Прошло два вечера; на третий он бросился ко мне на шею, пожал мне руку и сказал: — Антонио! Надо мне объясниться с тобой, — я не могу больше терпеть! Да и не хочу! Венок, который возложили на меня, колол мою голову точно терновый! Похвалы звучали насмешкой! Тебе, ведь, принадлежала вся честь! Я видел, что твои глаза блестели радостью, и знаешь? Я возненавидел тебя! Да, я отношусь к тебе уже не по-прежнему. Это дурно, и я прошу у тебя прощения! Но мы должны расстаться! Тут мне вообще не житьё! Я хочу вырваться отсюда! Не хочу на будущий год, когда чужие перья уже не будут украшать меня, служить посмешищем для других! Дядя пристроит меня. Он должен это сделать! Я уже объявил ему своё желание! Я даже унизился до просьбы! И… и мне сдаётся, что во всём виноват ты! Я ожесточён против тебя, и это меня мучит!.. Только при иных обстоятельствах можем мы опять стать друзьями!.. И мы будем друзьями, обещай мне это, Антонио!

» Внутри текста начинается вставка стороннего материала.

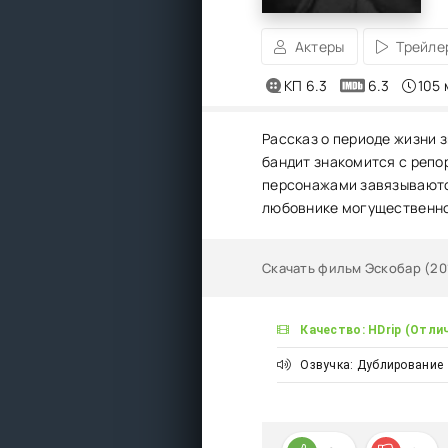
Актеры
Трейле
КП 6.3
6.3
105 
Рассказ о периоде жизни 
бандит знакомится с репо
персонажами завязываются
любовнике могущественно
Скачать фильм Эскобар (20
Качество: HDrip (Отли
Озвучка: Дублирование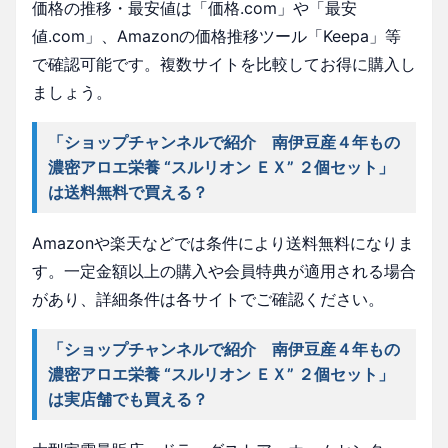
価格の推移・最安値は「価格.com」や「最安
値.com」、Amazonの価格推移ツール「Keepa」等
で確認可能です。複数サイトを比較してお得に購入し
ましょう。
「ショップチャンネルで紹介 南伊豆産４年もの
濃密アロエ栄養 “スルリオン ＥＸ” ２個セット」
は送料無料で買える？
Amazonや楽天などでは条件により送料無料になりま
す。一定金額以上の購入や会員特典が適用される場合
があり、詳細条件は各サイトでご確認ください。
「ショップチャンネルで紹介 南伊豆産４年もの
濃密アロエ栄養 “スルリオン ＥＸ” ２個セット」
は実店舗でも買える？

— Ты несправедлив ко мне! — сказал я. — Несправедлив и к самому себе. Бросим и думать об этих дурацких стихах и обо всей этой истории! Дай мне руку, Бернардо, и не огорчай меня такими странными словами!
— Мы навсегда останемся друзьями! — сказал он и ушёл.

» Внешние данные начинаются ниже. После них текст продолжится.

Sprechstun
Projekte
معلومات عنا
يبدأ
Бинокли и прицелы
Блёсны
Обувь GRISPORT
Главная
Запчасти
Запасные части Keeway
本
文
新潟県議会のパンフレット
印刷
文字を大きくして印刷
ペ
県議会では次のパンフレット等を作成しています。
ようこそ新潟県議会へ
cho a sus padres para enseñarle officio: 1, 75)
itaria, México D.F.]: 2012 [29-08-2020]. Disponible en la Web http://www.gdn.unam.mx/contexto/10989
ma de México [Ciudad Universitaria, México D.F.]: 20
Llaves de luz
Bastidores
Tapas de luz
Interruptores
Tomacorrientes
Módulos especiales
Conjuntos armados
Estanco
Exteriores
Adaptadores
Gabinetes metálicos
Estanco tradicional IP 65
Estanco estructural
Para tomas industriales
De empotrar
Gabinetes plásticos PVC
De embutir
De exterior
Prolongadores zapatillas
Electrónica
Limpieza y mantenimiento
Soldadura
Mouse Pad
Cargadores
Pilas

Вернулся он в коллегию только поздно вечером и прямо прошёл в спальню, а на следующее утро все узнали, что он выходит из школы, избирает другую дорогу!

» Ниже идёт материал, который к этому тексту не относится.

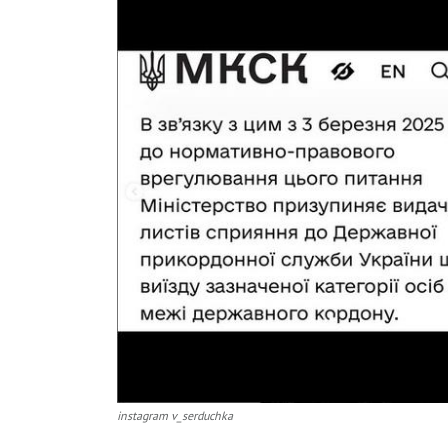
instagram v_serduchka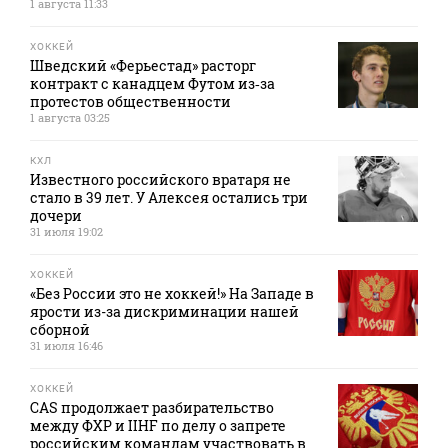
1 августа 11:33
ХОККЕЙ
Шведский «Ферьестад» расторг
контракт с канадцем Футом из‑за
протестов общественности
1 августа 03:25
КХЛ
Известного российского вратаря не
стало в 39 лет. У Алексея остались три
дочери
31 июля 19:02
ХОККЕЙ
«Без России это не хоккей!» На Западе в
ярости из-за дискриминации нашей
сборной
31 июля 16:46
ХОККЕЙ
CAS продолжает разбирательство
между ФХР и IIHF по делу о запрете
российским командам участвовать в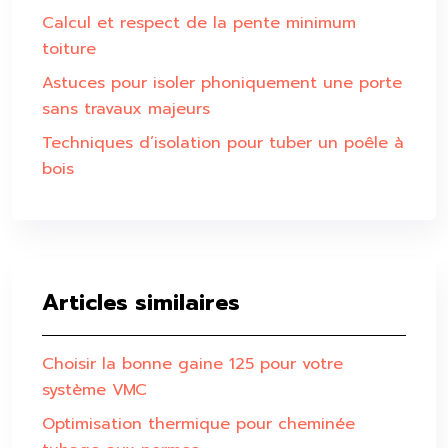
Calcul et respect de la pente minimum
toiture
Astuces pour isoler phoniquement une porte
sans travaux majeurs
Techniques d’isolation pour tuber un poêle à
bois
Articles similaires
Choisir la bonne gaine 125 pour votre
système VMC
Optimisation thermique pour cheminée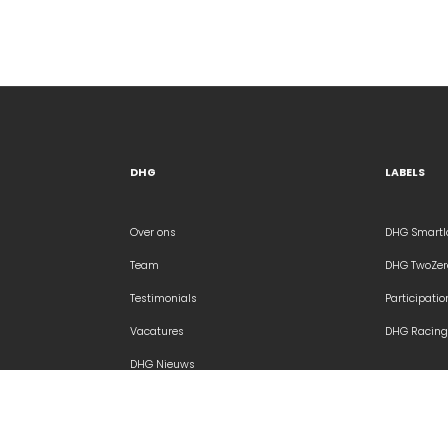
DHG
LABELS
Over ons
DHG Smartl
Team
DHG TwoZer
Testimonials
Participatio
Vacatures
DHG Racing
DHG Nieuws
Media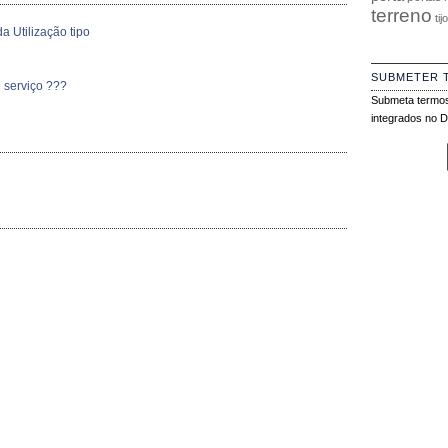
terreno
tij
a Utilização tipo
SUBMETER 
 serviço ???
Submeta termos
integrados no Di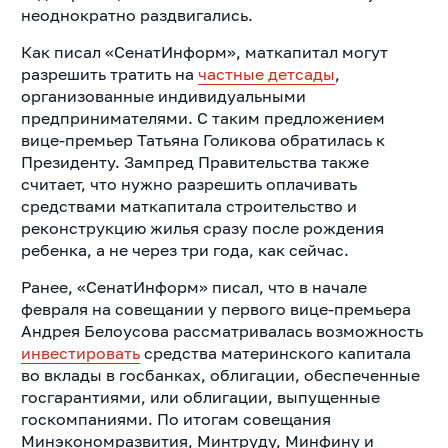
неоднократно раздвигались.
Как писал «СенатИнформ», маткапитал могут
разрешить тратить на
частные детсады
,
организованные индивидуальными
предпринимателями. С таким предложением
вице-премьер Татьяна Голикова обратилась к
Президенту. Зампред Правительства также
считает, что нужно разрешить оплачивать
средствами маткапитала строительство и
реконструкцию жилья сразу после рождения
ребенка, а не через три года, как сейчас.
Ранее, «СенатИнформ» писал, что в начале
февраля на совещании у первого вице-премьера
Андрея Белоусова рассматривалась возможность
инвестировать
средства материнского капитала
во вклады в госбанках, облигации, обеспеченные
госгарантиями, или облигации, выпущенные
госкомпаниями. По итогам совещания
Минэкономразвития, Минтруду, Минфину и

— Он промелькнул, как метеор! — иронически говорил о нём Аббас Дада. — Блеснул и исчез! И он сам, и стихотворение его — один пустой треск! Я нарочно сохранил это сокровище! Но что оно такое в сущности, если разобрать его хорошенько? Пресвятая Мадонна! Разве это поэзия! Вертится себе вокруг да около — ни формы, ни образности! Сперва я было думал, что оно изображает вазу, потом — французскую рюмку, или мидийскую саблю, но как ни вертел, как ни поворачивал его, выходила всё та же бессмысленная форма реестра! В трёх местах у него встречается лишний слог, попадаются ужаснейшие «зияния» и двадцать пять раз повторяется слово «divina», как будто через это и само стихотворение может стать «divina»! Чувство, чувство! Не оно показывает истинного поэта! Что значит и вся эта игра воображения? Одно метание туда и сюда! Сила и не в мысли даже, а в рассудочности, уравновешенности, в золотой уравновешенности! Поэт не должен увлекаться своею темою! Он должен оставаться холодным, как лёд; он должен рассечь своё детище на части и каждую часть рассмотреть отдельно! Только таким образом можно создать истинно художественное произведение! Вся же эта горячка, скороспелость и восторженность — ни к чему! И этакого-то мальчишку венчают лаврами! Розгами бы его следовало за его исторические промахи, за «зияния» и за убожество формы!.. Я, однако, рассердился, а мне это вредно! Противный Бернардо!
Вот приблизительно какою похвальною речью почтил Аббас Дада Бернардо.